KISMET
starring Otis Skinner, Rosemary Theby and Elinor Fair
MOTION PICTURE
February, 1921

"Kismet" is redeemed by Otis Skinner. Bringing to the screen the beggar, Hajj, which he has created on the stage for so long a time, Otis Skinner's every movement is a joy to behold, his innate grace of bearing and his subtle interpretations of the emotions cause his scenes to stand forth with an artistic radiance. And, fortunately, he appears in many scenes.

Really, "Kismet" should need no redemption -- it should have suggested purples and silvers and rose and gold in a setting of amber -- instead it suggested a theatric Bagdad and now and then it creaked and lumbered.

The story is that which Edward Knoblock dramatized from the Arabian Nights, and Gasnier has produced it for the silversheet. Too, a few hours reference work would have obliterated the errors in the manners and customs of the distant East which it now contains and which strip it of any reality whatsoever for those who are familiar with that part of the Orient in which the action is laid.

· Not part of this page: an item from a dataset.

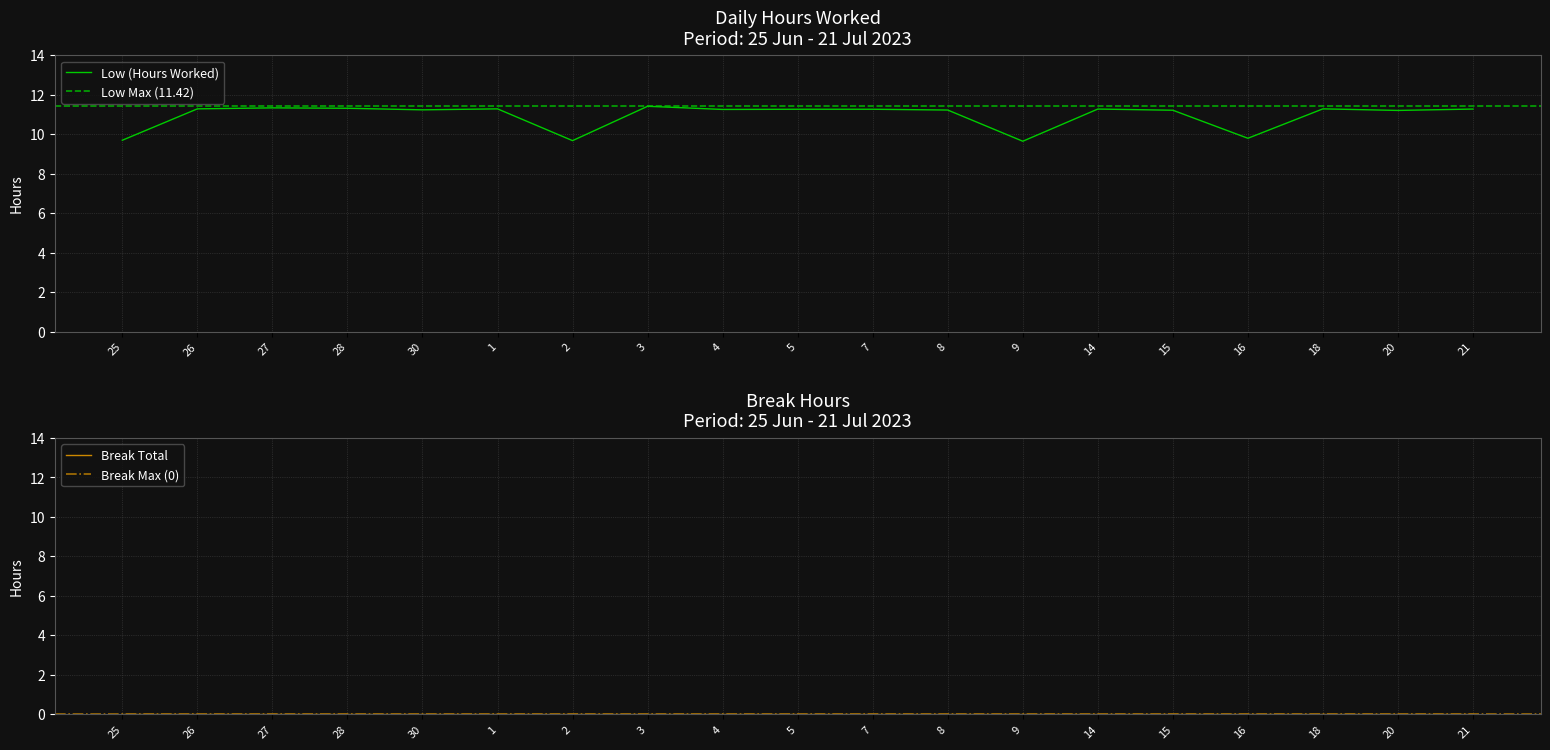

Rank the categories by value from highest to lowest.

3, 27, 28, 26, 1, 18, 14, 21, 5, 7, 4, 30, 8, 15, 20, 16, 25, 2, 9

Everyone knows the story of Hajj, the beggar who enjoys the purple for one day, who schemes and plans for his daughter to marry one in high authority. Incidentally, the man he chooses has been in love with his daughter for some time, wooing hr over her garden wall in the guise of the gardener's son. In the end the daughter goes tot he palace and Hajj returns to his begging stone outside the temple.

Rosemary Theby plays the favored lady of the harem, and Elinor Fair, Marsinah, the daughter of Hajj; Nicholas Dunrer and Herschel Mayall too are entrusted with important roles, but it is Otis Skinner's characterization only which you take from the theater with you. He shines forth as a gem in a dull setting.